Wang Yubin, Liu Haitao, Lu Peng, Mao Rui, Xue Xiaojian, Fan Chen, She Jinxiong
Sino-American Institute of Translational Medicine, School of Pharmaceutical Sciences, Nanjing Tech University, No 5. Xinmofan Road, Nanjing, 210009, China.
Center for Biotechnology and Genomic Medicine, Medicinal College of Georgia, Georgia Regents University, 1120 15th ST, Augusta, GA, 30912, USA.
Chem Biol Drug Des. 2015 Oct;86(4):637-47. doi: 10.1111/cbdd.12531. Epub 2015 Mar 1.
Twenty-seven 3, 7-disubstituted coumarin derivatives were designed, synthesized, and evaluated in vitro as anticancer agents. Most of the compounds showed moderate-to-potent antiproliferative activity against K562 cells.
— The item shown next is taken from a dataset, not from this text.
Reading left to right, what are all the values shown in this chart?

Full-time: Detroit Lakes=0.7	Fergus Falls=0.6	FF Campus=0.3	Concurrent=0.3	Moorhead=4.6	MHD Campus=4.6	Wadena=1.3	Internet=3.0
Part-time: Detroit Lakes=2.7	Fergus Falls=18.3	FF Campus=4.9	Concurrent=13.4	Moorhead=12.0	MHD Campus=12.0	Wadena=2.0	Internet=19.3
Compounds 7b and 7d were chosen to evaluate the concentration of 50% growth inhibition (GI50 ) against SN12C, OVCAR, BxPC-3, KATO-III, T24, SNU-1, WiDr, HeLa, K562, and AGS cell lines. The most potent compound 7d was selected for further cell cycle arrest assay in the AGS cell line. The in vitro data indicated that methylation of benzimidazole moiety at the 3-position of coumarin exhibited significant enhancement of anticancer activity. This study should provide important information for further modification and optimization of coumarin derivatives as anticancer agents.
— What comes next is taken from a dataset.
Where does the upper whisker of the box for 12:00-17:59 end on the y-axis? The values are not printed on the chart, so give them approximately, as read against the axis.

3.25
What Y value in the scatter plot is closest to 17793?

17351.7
设计、合成了27种3,7 - 二取代香豆素衍生物,并对其进行了体外抗癌活性评估。大多数化合物对K562细胞显示出中度至强效的抗增殖活性。选择化合物7b和7d评估其对SN12C、OVCAR、BxPC - 3、KATO - III、T24、SNU - 1、WiDr、HeLa、K562和AGS细胞系的50%生长抑制浓度(GI50)。选择最具活性的化合物7d在AGS细胞系中进行进一步的细胞周期阻滞测定。体外数据表明,香豆素3位苯并咪唑部分的甲基化显著增强了抗癌活性。本研究应为香豆素衍生物作为抗癌药物的进一步修饰和优化提供重要信息。